In this paper, we describe simple substitutional methods, i.e., the coordinate-search and Nelder-Mead methods, for hyperparameter optimization in deep learning. To the best of our knowledge, no report has examined the application of these methods to hyperparameter optimization.

Our numerical results indicate that these methods are more efficient than other well-known methods. In particular, the Nelder-Mead method is the most effective for deep learning.

2 Related work

2.1 Random search

Random search is one of the simplest ways to optimize DNN hyperparameters. This method iteratively generates hyperparameter settings and evaluates the objective function. Random search has excellent parallelization and can handle integer and categorical hyperparameters naturally. Bergstra and Bengio demonstrated that random search outperforms a manual search by a human expert and grid search [4].

#### TO-DO ITEM:
In the text on hyperparameter optimization, write out word for word the part that begins with the words "2 Related work" and ends with "grid search [4].".

#### DATA SUPPLIED:

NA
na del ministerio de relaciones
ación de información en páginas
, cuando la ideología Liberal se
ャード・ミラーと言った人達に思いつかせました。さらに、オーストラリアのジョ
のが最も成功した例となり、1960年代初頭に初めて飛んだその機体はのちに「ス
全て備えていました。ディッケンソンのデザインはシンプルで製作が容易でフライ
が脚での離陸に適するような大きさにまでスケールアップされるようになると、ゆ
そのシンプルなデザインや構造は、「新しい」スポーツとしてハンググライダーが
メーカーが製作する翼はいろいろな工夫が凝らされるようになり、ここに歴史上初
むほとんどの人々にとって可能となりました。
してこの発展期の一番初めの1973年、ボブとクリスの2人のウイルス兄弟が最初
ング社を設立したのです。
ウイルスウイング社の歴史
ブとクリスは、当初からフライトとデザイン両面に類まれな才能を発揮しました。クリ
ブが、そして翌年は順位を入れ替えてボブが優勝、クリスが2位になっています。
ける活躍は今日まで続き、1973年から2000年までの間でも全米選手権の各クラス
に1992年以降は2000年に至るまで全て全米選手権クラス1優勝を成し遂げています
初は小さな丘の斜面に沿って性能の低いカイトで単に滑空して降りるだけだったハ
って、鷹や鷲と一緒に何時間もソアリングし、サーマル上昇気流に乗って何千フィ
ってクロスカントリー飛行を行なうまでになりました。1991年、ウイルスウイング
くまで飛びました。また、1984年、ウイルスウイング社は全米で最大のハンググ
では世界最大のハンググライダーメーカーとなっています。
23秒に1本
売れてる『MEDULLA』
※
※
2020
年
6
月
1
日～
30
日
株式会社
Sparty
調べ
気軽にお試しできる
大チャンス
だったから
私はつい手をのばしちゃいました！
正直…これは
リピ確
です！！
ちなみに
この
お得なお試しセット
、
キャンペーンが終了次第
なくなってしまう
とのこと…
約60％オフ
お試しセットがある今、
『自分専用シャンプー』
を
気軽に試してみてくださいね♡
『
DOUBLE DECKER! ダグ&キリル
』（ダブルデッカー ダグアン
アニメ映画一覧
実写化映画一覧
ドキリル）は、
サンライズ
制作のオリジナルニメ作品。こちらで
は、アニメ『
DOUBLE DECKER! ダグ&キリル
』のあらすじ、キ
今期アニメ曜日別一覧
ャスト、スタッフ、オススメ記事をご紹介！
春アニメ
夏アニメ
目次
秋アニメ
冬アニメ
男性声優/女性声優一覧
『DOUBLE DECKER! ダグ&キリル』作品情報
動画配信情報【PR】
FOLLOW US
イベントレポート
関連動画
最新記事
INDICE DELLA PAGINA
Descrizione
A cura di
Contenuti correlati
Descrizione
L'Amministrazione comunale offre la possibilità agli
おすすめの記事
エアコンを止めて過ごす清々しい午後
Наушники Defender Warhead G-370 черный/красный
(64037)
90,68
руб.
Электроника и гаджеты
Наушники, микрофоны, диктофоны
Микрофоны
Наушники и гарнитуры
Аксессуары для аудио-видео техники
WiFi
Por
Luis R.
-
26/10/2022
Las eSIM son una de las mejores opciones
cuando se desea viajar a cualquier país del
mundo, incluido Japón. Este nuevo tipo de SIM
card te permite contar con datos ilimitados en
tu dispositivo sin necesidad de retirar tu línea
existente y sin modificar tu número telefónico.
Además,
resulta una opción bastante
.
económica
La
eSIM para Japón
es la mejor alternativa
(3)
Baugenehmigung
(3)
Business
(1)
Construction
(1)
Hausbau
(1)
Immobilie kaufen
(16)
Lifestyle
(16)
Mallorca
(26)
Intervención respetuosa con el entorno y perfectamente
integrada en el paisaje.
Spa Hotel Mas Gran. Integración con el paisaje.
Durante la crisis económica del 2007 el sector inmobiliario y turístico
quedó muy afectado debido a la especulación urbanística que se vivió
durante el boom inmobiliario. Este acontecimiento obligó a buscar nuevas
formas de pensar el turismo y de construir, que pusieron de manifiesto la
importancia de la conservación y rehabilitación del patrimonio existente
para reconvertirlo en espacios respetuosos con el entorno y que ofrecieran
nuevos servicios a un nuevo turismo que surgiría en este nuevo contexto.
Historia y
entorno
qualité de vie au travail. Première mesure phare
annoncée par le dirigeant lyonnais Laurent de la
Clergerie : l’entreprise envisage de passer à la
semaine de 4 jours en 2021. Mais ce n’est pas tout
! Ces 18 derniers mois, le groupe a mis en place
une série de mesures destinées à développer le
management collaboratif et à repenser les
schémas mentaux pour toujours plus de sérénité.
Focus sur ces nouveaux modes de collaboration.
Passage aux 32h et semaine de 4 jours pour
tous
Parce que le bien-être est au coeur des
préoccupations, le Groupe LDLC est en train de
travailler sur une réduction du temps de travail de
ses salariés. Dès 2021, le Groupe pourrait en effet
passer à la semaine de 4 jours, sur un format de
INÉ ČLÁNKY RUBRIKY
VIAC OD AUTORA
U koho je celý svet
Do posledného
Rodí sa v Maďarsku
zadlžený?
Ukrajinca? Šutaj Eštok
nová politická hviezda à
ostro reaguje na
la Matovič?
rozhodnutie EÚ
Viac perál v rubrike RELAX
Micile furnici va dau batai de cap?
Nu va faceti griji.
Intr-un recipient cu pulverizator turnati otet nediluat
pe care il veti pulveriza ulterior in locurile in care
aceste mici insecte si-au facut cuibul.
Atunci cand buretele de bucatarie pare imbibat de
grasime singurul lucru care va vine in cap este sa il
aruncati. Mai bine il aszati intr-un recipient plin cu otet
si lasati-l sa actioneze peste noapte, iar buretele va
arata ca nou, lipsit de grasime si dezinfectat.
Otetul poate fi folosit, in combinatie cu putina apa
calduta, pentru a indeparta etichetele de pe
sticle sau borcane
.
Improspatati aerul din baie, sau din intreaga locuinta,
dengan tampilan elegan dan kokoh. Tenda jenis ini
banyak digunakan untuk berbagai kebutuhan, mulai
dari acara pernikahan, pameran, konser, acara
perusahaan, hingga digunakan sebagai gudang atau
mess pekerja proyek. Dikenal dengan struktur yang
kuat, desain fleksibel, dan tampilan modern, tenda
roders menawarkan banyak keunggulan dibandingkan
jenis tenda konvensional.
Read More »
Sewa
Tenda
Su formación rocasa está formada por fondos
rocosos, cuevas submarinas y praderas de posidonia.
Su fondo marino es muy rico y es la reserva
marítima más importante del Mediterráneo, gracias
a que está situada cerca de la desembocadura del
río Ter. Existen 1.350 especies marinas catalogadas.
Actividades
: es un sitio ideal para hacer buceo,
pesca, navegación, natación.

#### EXERCISE SOLUTION:
2 Related work

2.1 Random search

Random search is one of the simplest ways to optimize DNN hyperparameters. This method iteratively generates hyperparameter settings and evaluates the objective function. Random search has excellent parallelization and can handle integer and categorical hyperparameters naturally. Bergstra and Bengio demonstrated that random search outperforms a manual search by a human expert and grid search [4].